Well, that got away from me. Anyway, roster construction, bullpen usage, launch angles, defensive positioning, and a host of other, less interesting factors can affect a team.

But sometimes it’s just a lot simpler than that. Though the Royals have been on a bit of a tear in June, they’ve struggled in the aggregate (as their struggle to stay above .500 would attest). The biggest reason for this is almost painfully simple, and can be explained through just two charts.

Chart One - A List of All MLB Teams by Runs Per Game

So, a team’s offense can fluctuate a fair amount due to boring ol’ variance and streakiness. Because of that, it’s always helpful to look at more data.

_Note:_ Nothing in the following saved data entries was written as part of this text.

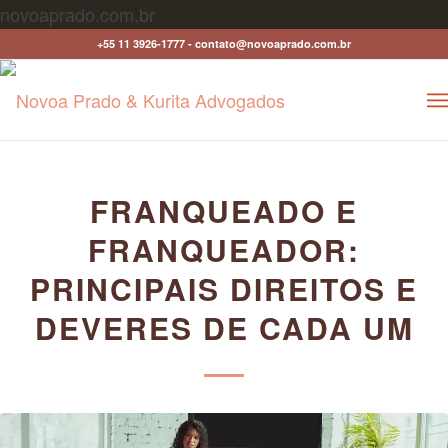
novoaprado.com.br
+55 11 3926-1777 - contato@novoaprado.com.br
disse:
FRANQUEADO E
FRANQUEADOR:
PRINCIPAIS DIREITOS E
DEVERES DE CADA UM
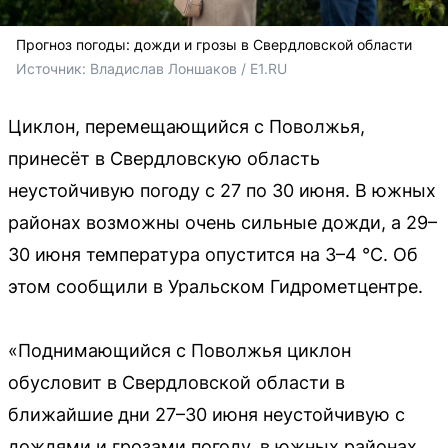
Прогноз погоды: дожди и грозы в Свердловской области
Источник: 
Владислав Лоншаков / E1.RU
Циклон, перемещающийся с Поволжья,
принесёт в Свердловскую область
неустойчивую погоду с 27 по 30 июня. В южных
районах возможны очень сильные дожди, а 29–
30 июня температура опустится на 3–4 °C. Об
этом сообщили в Уральском Гидрометцентре.
«Поднимающийся с Поволжья циклон
обусловит в Свердловской области в
ближайшие дни 27–30 июня неустойчивую с
дождями и грозами погоду, в южных районах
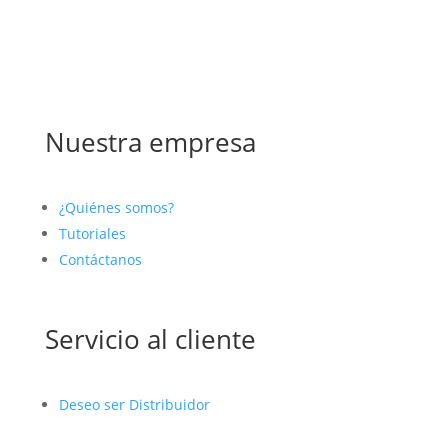
Nuestra empresa
¿Quiénes somos?
Tutoriales
Contáctanos
Servicio al cliente
Deseo ser Distribuidor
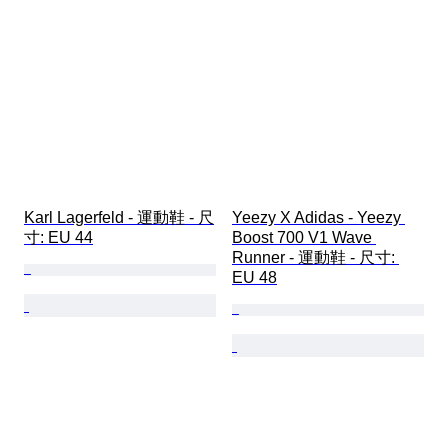
Karl Lagerfeld - 運動鞋 - 尺
Yeezy X Adidas - Yeezy 
寸: EU 44
Boost 700 V1 Wave 
Runner - 運動鞋 - 尺寸: 
EU 48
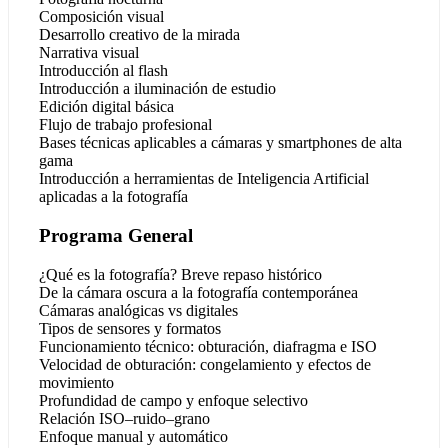
Composición visual
Desarrollo creativo de la mirada
Narrativa visual
Introducción al flash
Introducción a iluminación de estudio
Edición digital básica
Flujo de trabajo profesional
Bases técnicas aplicables a cámaras y smartphones de alta
gama
Introducción a herramientas de Inteligencia Artificial
aplicadas a la fotografía
Programa General
¿Qué es la fotografía? Breve repaso histórico
De la cámara oscura a la fotografía contemporánea
Cámaras analógicas vs digitales
Tipos de sensores y formatos
Funcionamiento técnico: obturación, diafragma e ISO
Velocidad de obturación: congelamiento y efectos de
movimiento
Profundidad de campo y enfoque selectivo
Relación ISO–ruido–grano
Enfoque manual y automático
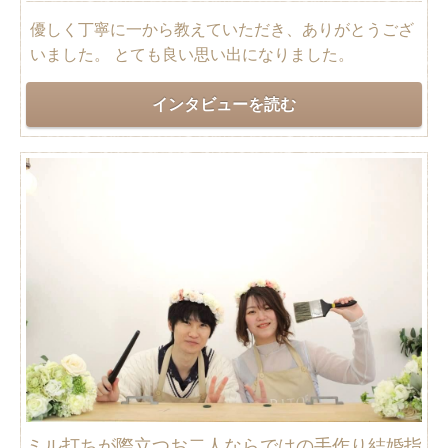
優しく丁寧に一から教えていただき、ありがとうござ
いました。 とても良い思い出になりました。
インタビューを読む
ミル打ちが際立つお二人ならではの手作り結婚指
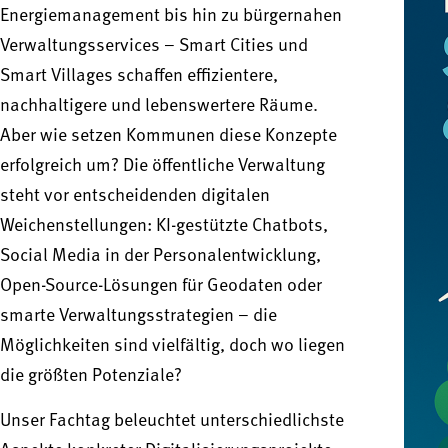
Energiemanagement bis hin zu bürgernahen
Verwaltungsservices – Smart Cities und
Smart Villages schaffen effizientere,
nachhaltigere und lebenswertere Räume.
Aber wie setzen Kommunen diese Konzepte
erfolgreich um? Die öffentliche Verwaltung
steht vor entscheidenden digitalen
Weichenstellungen: KI-gestützte Chatbots,
Social Media in der Personalentwicklung,
Open-Source-Lösungen für Geodaten oder
smarte Verwaltungsstrategien – die
Möglichkeiten sind vielfältig, doch wo liegen
die größten Potenziale?
Unser Fachtag beleuchtet unterschiedlichste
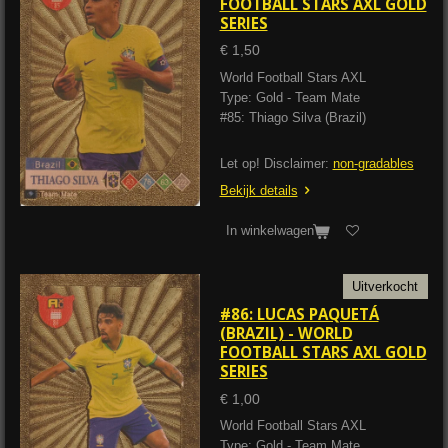
FOOTBALL STARS AXL GOLD
SERIES
€ 1,50
World Football Stars AXL
Type: Gold - Team Mate
#85: Thiago Silva (Brazil)
Let op! Disclaimer:
non-gradables
Bekijk details
In winkelwagen
Uitverkocht
#86: LUCAS PAQUETÁ
(BRAZIL) - WORLD
FOOTBALL STARS AXL GOLD
SERIES
€ 1,00
World Football Stars AXL
Type: Gold - Team Mate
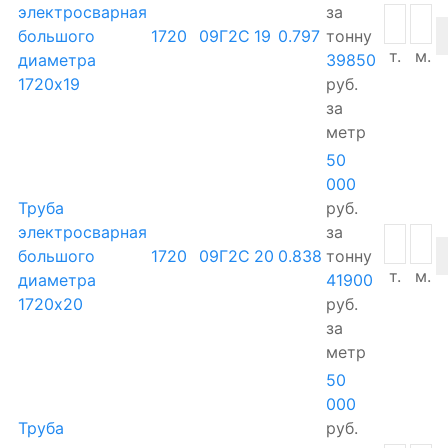
электросварная
за
большого
1720
09Г2С
19
0.797
тонну
т.
м.
диаметра
39850
1720х19
руб.
за
метр
50
000
Труба
руб.
электросварная
за
большого
1720
09Г2С
20
0.838
тонну
т.
м.
диаметра
41900
1720х20
руб.
за
метр
50
000
Труба
руб.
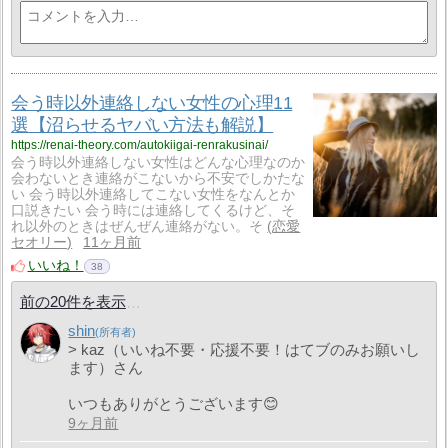
会う時以外連絡しない女性の心理11
選【沼らせるヤバい方法も解説】
https://renai-theory.com/autokiigai-renrakusinai/
会う時以外連絡しない女性はどんな心理なのか
会わないとき連絡がこないから不安でしかたな
い 会う時以外連絡してこない女性をなんとか
口説きたい 会う時には連絡してくるけど、そ
れ以外のときはぜんぜん連絡がない。そ
恋愛
セオリー
11ヶ月前
いいね！
38
前の20件を表示
shin
> kaz（いいね不要・応援不要！はてブのみお願いし
ます）さん
いつもありがとうございます😊
9ヶ月前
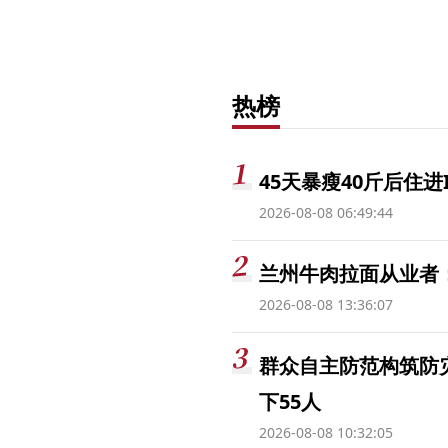
热榜
45天暴瘦40斤后住进
2026-08-08 06:49:44
兰州牛肉拉面从业者
2026-08-08 13:36:07
群众自主防范构筑防
下55人
2026-08-08 10:32:05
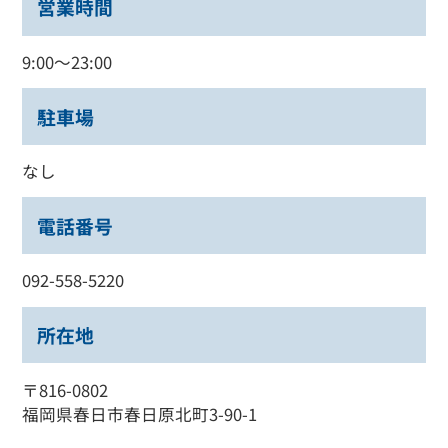
営業時間
9:00～23:00
駐車場
なし
電話番号
092-558-5220
所在地
〒816-0802
福岡県春日市春日原北町3-90-1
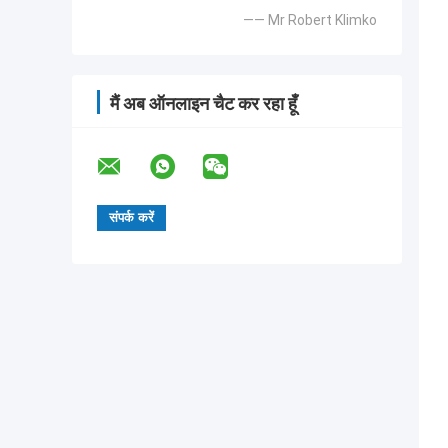
—— Mr Robert Klimko
मैं अब ऑनलाइन चैट कर रहा हूँ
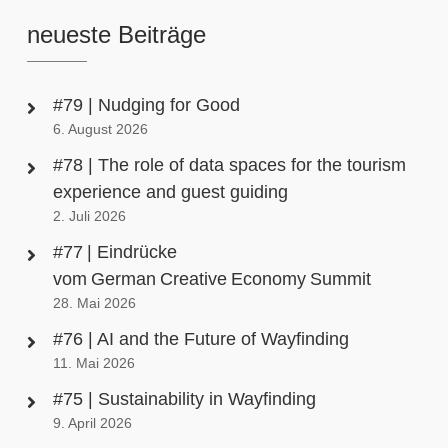
neueste Beiträge
#79 | Nudging for Good
6. August 2026
#78 | The role of data spaces for the tourism
experience and guest guiding
2. Juli 2026
#77 | Eindrücke
vom German Creative Economy Summit
28. Mai 2026
#76 | AI and the Future of Wayfinding
11. Mai 2026
#75 | Sustainability in Wayfinding
9. April 2026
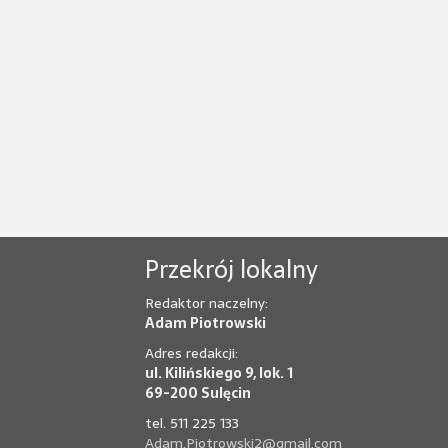
Przekrój lokalny
Redaktor naczelny:
Adam Piotrowski
Adres redakcji:
ul. Kilińskiego 9, lok. 1
69-200 Sulęcin
tel. 511 225 133
Adam.Piotrowski2@gmail.com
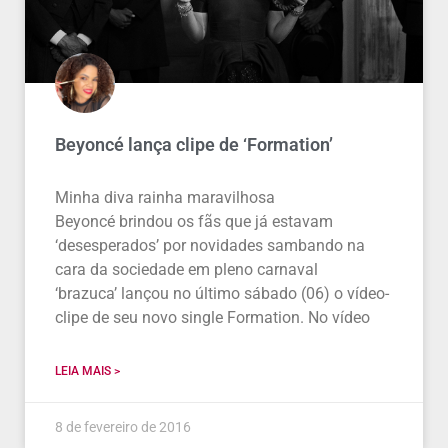
Beyoncé lança clipe de ‘Formation’
Minha diva rainha maravilhosa
Beyoncé brindou os fãs que já estavam
‘desesperados’ por novidades sambando na
cara da sociedade em pleno carnaval
‘brazuca’ lançou no último sábado (06) o vídeo-
clipe de seu novo single Formation. No vídeo
LEIA MAIS >
8 de fevereiro de 2016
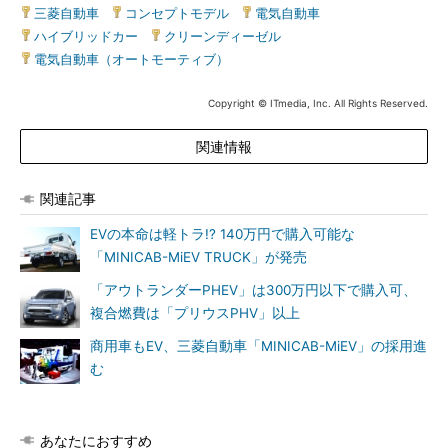
三菱自動車
|
コンセプトモデル
|
電気自動車
|
ハイブリッドカー
|
クリーンディーゼル
|
電気自動車（オートモーティブ）
Copyright © ITmedia, Inc. All Rights Reserved.
関連情報
関連記事
EVの本命は軽トラ!? 140万円で購入可能な
「MINICAB-MiEV TRUCK」が発売
「アウトランダーPHEV」は300万円以下で購入可、
複合燃費は「プリウスPHV」以上
商用車もEV、三菱自動車「MINICAB-MiEV」の採用進
む
あなたにおすすめ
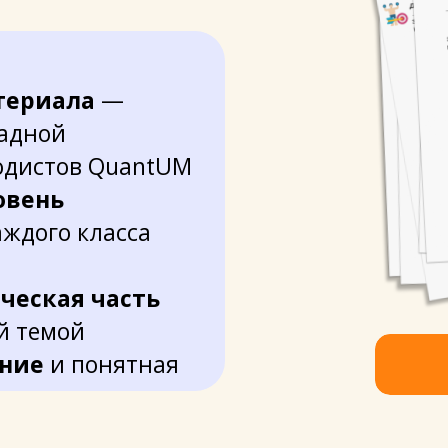
териала
—
иадной
одистов QuantUM
овень
аждого класса
ческая часть
й темой
ние
и понятная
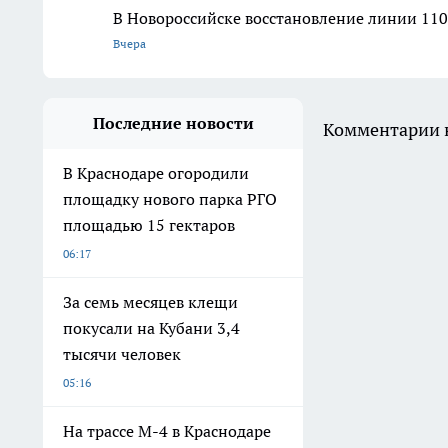
В Новороссийске восстановление линии 110
Вчера
Последние новости
Комментарии н
В Краснодаре огородили
площадку нового парка РГО
площадью 15 гектаров
06:17
За семь месяцев клещи
покусали на Кубани 3,4
тысячи человек
05:16
На трассе М-4 в Краснодаре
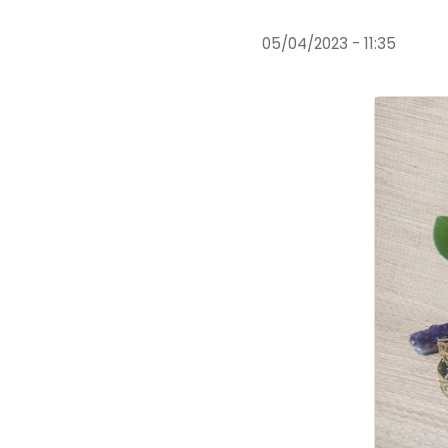
05/04/2023 - 11:35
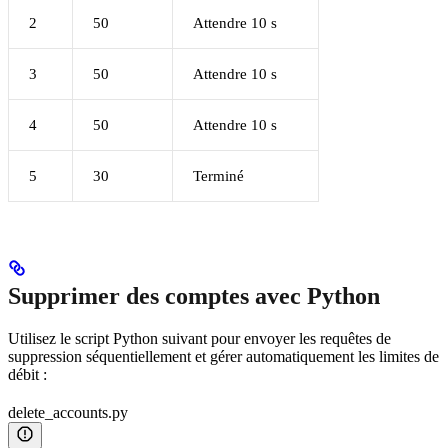
2
50
Attendre 10 s
3
50
Attendre 10 s
4
50
Attendre 10 s
5
30
Terminé
Supprimer des comptes avec Python
Utilisez le script Python suivant pour envoyer les requêtes de
suppression séquentiellement et gérer automatiquement les limites de
débit :
delete_accounts.py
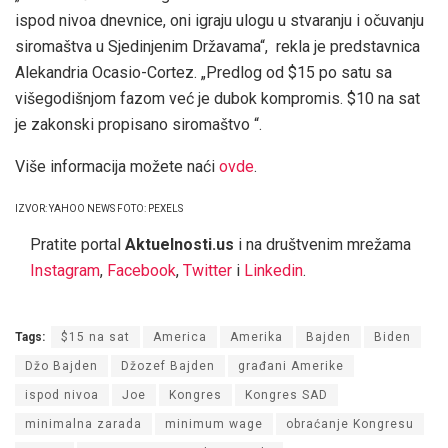
ispod nivoa dnevnice, oni igraju ulogu u stvaranju i očuvanju
siromaštva u Sjedinjenim Državama“, rekla je predstavnica
Alekandria Ocasio-Cortez. „Predlog od $15 po satu sa
višegodišnjom fazom već je dubok kompromis. $10 na sat
je zakonski propisano siromaštvo “.
Više informacija možete naći
ovde
.
IZVOR: YAHOO NEWS FOTO: PEXELS
Pratite portal
Aktuelnosti.us
i na društvenim mrežama
Instagram
,
Facebook
,
Twitter
i
Linkedin
.
Tags:
$15 na sat
America
Amerika
Bajden
Biden
Džo Bajden
Džozef Bajden
građani Amerike
ispod nivoa
Joe
Kongres
Kongres SAD
minimalna zarada
minimum wage
obraćanje Kongresu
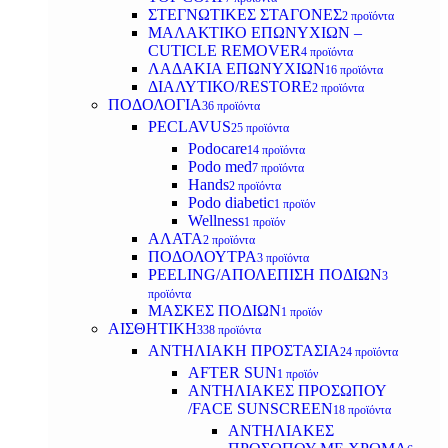
ΣΤΕΓΝΩΤΙΚΕΣ ΣΤΑΓΟΝΕΣ
2 προϊόντα
ΜΑΛΑΚΤΙΚΟ ΕΠΩΝΥΧΙΩΝ –
CUTICLE REMOVER
4 προϊόντα
ΛΑΔΑΚΙΑ ΕΠΩΝΥΧΙΩΝ
16 προϊόντα
ΔΙΑΛΥΤΙΚΟ/RESTORE
2 προϊόντα
ΠΟΔΟΛΟΓΙΑ
36 προϊόντα
PECLAVUS
25 προϊόντα
Podocare
14 προϊόντα
Podo med
7 προϊόντα
Hands
2 προϊόντα
Podo diabetic
1 προϊόν
Wellness
1 προϊόν
ΑΛΑΤΑ
2 προϊόντα
ΠΟΔΟΛΟΥΤΡΑ
3 προϊόντα
PEELING/ΑΠΟΛΕΠΙΣΗ ΠΟΔΙΩΝ
3
προϊόντα
ΜΑΣΚΕΣ ΠΟΔΙΩΝ
1 προϊόν
ΑΙΣΘΗΤΙΚΗ
338 προϊόντα
ΑΝΤΗΛΙΑΚΗ ΠΡΟΣΤΑΣΙΑ
24 προϊόντα
AFTER SUN
1 προϊόν
ΑΝΤΗΛΙΑΚΕΣ ΠΡΟΣΩΠΟΥ
/FACE SUNSCREEN
18 προϊόντα
ΑΝΤΗΛΙΑΚΕΣ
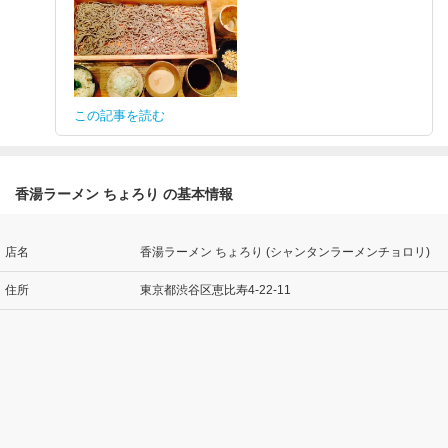
この記事を読む
香湯ラーメン ちょろり の基本情報
店名
香湯ラーメン ちょろり (シャンタンラーメンチョロリ)
住所
東京都渋谷区恵比寿4-22-11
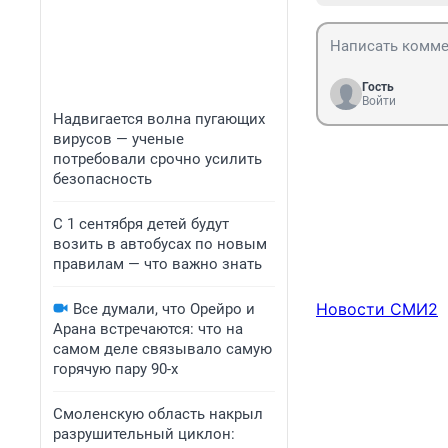
Гость
Войти
Надвигается волна пугающих
вирусов — ученые
потребовали срочно усилить
безопасность
С 1 сентября детей будут
возить в автобусах по новым
правилам — что важно знать
Новости СМИ2
Все думали, что Орейро и
Арана встречаются: что на
самом деле связывало самую
горячую пару 90-х
Смоленскую область накрыл
разрушительный циклон:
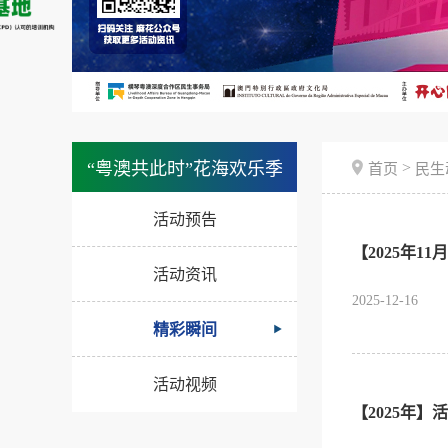
>
“粤澳共此时”花海欢乐季
首页
民生
活动预告
【2025年1
活动资讯
2025-12-16
精彩瞬间
活动视频
【2025年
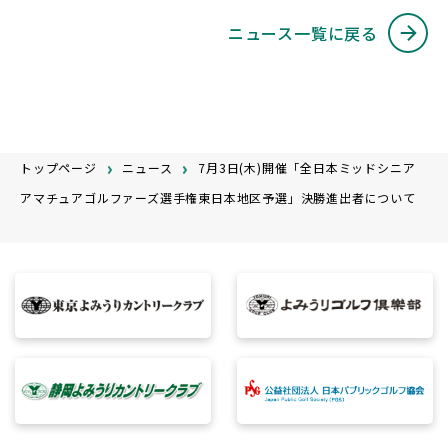
ニュース一覧に戻る
トップページ
ニュース
7月3日(木)開催「全日本ミッドシニア
アマチュアゴルファーズ選手権東日本地区予選」決勝進出者について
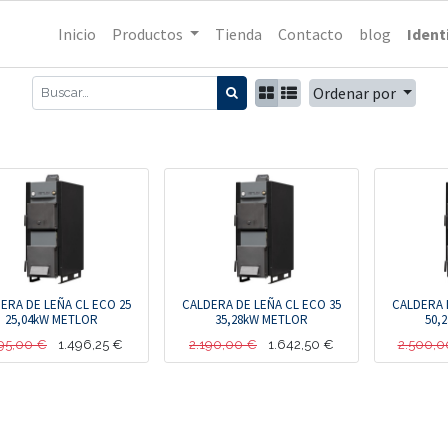
Inicio
Productos
Tienda
Contacto
blog
Ident
Ordenar por
ERA DE LEÑA CL ECO 25
CALDERA DE LEÑA CL ECO 35
CALDERA 
25,04kW METLOR
35,28kW METLOR
50,
95,00
€
1.496,25
€
2.190,00
€
1.642,50
€
2.500,0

In this case, looking at the whole year’s worth of offense is more helpful than looking at one month’s worth and, man, it doesn’t get much clearer than this. The league average in runs per game is 4.68. The Royals are the worst team in the entire American League, at 3.95 runs per game. They are last by quite a margin; the next-worst AL team, the Toronto Blue Jays, is scoring 0.37 runs per game more than the Royals, which is about the same gap between the 14th-place Blue Jays and the eighth-place Boston Red Sox.

The Royals have been so successful in June entirely because they’ve scored oodles of runs (just over five per game), not because they’ve pitched or played defense particularly well; their June run prevention has hovered at about their average for them this year.

So, this established, let’s move on:

Chart Two - The Worst 20 Hitters in Baseball by wRC+ (Minimum 170 Plate Appearances)

With the powerful picture editing software Microsoft Paint at my disposal, I have helped draw some highlights to guide your attention. And your attention should be on this: the Royals are regularly throwing three of the worst 20 batters in all of baseball in the lineup every single night, where they are hitting 7-8-9.

No further explanation to why this ties with the first chart is really needed, but I’ll say it anyway. The Royals are being weighed down by a full third of their lineup. Some Royals have actually had really nice offensive years--Eric Hosmer, Mike Moustakas, Lorenzo Cain, and Salvador Perez are actually a really nice quartet of hitters with power and average capabilities to their names.

Now, you might insist that offense isn’t why the Royals became champions, but that’s not really fully accurate. The 2015 World Champion Kansas City Royals talking points are rote memory by now: they won primarily through an elite bullpen and elite defense, with a supplementary rotation and offense that didn’t try to carry the team. But the offense that year was actually sixth-best in the American League, seventh-best overall in runs per game. They had good hitters up and down the lineup.

The good news for the 2017 Royals is that their offense is so stratified: there are the good producers (Hosmer, Moose, Perez, Cain), the average guys (Whit Merrifield and Jorge Bonifacio), and the terrible (Gordon, Escobar, and Moss). It’s not like there are a bunch of guys just ‘kinda’ underachieving all at once; the culprits are conspicuous and everybody knows it.

If the Royals want to be real contenders and not pretenders, they need to drastically reduce the plate appearances the latter trio are getting and/or make moves to replace them with better ones. They might need to eat some money in the process, but it’s an easy way forward in a game where progress is almost never easy.